Now the laboratory's mission is being redefined by the Bush administration to focus much of its work on counterterrorism, and the White House used the visit here today to press Congress to finish the creation of a new Department of Homeland Security by Sept. 11.

Under Mr. Bush's plan, most operations of the national laboratories, which are now under the Department of Energy, would move to the new department, along with agencies that guard the borders, keep track of immigrants and respond to national emergencies.

"We're depending on you to develop the tools we need to lift the dark threat of terrorism for our nation," Mr. Bush told several hundred employees of the Argonne laboratory in a blazingly hot courtyard. "I'm here to look in the eyes of those who possess the genius and the creativity of the American people."

It was Mr. Bush's second trip in four days to rally the effort against terrorism. On Friday, he visited Fort Drum, N.Y., home of the Army's 10th Mountain Division, which helped rout the Taliban from power in Afghanistan and then cleared caves thought to be Al Qaeda hideouts.

But today's trip had a more specific purpose: Mr. Bush was trying to stop influential committees in Congress from picking apart his plan to consolidate government agencies in the new department.

Mr. Bush vigorously defended his proposal to give the secretary of homeland security broad powers to redirect millions of dollars to projects without Congressional approval, something the executive branch does not usually enjoy.

"We need the freedom to manage," Mr. Bush said. The Coast Guard must be part of the new department, he said, despite some movement in Congress to keep it in the Department of Transportation.

Mr. Bush took a brief tour of the laboratory to view technologies developed here and at sister laboratories, including Sandia and Los Alamos National Laboratories. It turned into something of a science fair for counterterrorism inventions, with Mr. Bush moving from exhibit to exhibit.
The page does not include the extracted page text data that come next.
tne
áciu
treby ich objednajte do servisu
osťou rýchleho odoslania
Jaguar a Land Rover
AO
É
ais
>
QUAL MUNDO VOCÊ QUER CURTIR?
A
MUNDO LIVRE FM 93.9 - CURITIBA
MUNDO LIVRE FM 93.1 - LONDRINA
After the tour, Spencer Abraham, the secretary of energy, who oversees the laboratories, said, "I feel a little bit like Q in the old James Bond movies." He was referring to the fusty scientist who outfitted Bond for his missions.
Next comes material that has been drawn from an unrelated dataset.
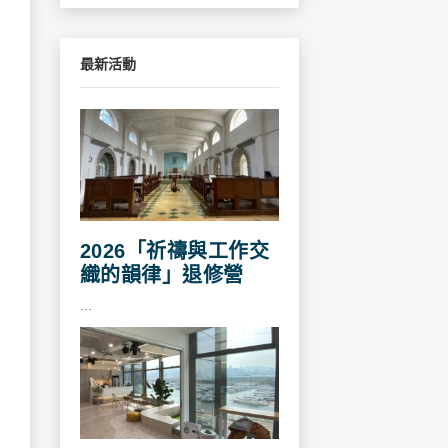
最新活動
2026「祈禱與工作交
織的韻律」退修營
...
But if Q's inventions were designed to get British agents out of lethal situations, Argonne's are intended to save cities.
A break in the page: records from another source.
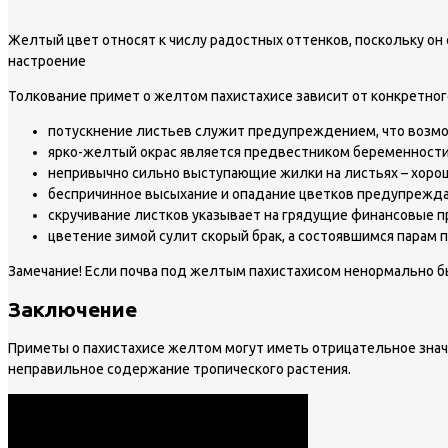
Желтый цвет относят к числу радостных оттенков, поскольку он
настроение
Толкование примет о желтом пахистахисе зависит от конкретного
потускнение листьев служит предупреждением, что возмож
ярко-желтый окрас является предвестником беременности,
непривычно сильно выступающие жилки на листьях – хорош
беспричинное высыхание и опадание цветков предупреждает
скручивание листков указывает на грядущие финансовые 
цветение зимой сулит скорый брак, а состоявшимся парам 
Замечание!
Если почва под желтым пахистахисом ненормально бы
Заключение
Приметы о пахистахисе желтом могут иметь отрицательное значе
неправильное содержание тропического растения.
One creates a computer model of what would happen to traffic, important buildings, the electric grid and natural gas pipelines if terrorists struck. Mr. Bush saw a simulation of an attack in the Dallas-Fort Worth area that would strike facilities and highways he knows from his days as governor of Texas.

The NEST teams from the Department of Energy, which detect and dismantle nuclear weapons, showed him their detection equipment. Scientists from Los Alamos showed off their system to track the identity and origin of a biological agent like anthrax.

The Argonne lab here has designed portable sensors that can detect a biological attack at outdoor events and the prototype of a system to warn of a chemical or biological attack in offices or subways. Argonne has also developed and licensed production of a foam to neutralize some biological and chemical agents.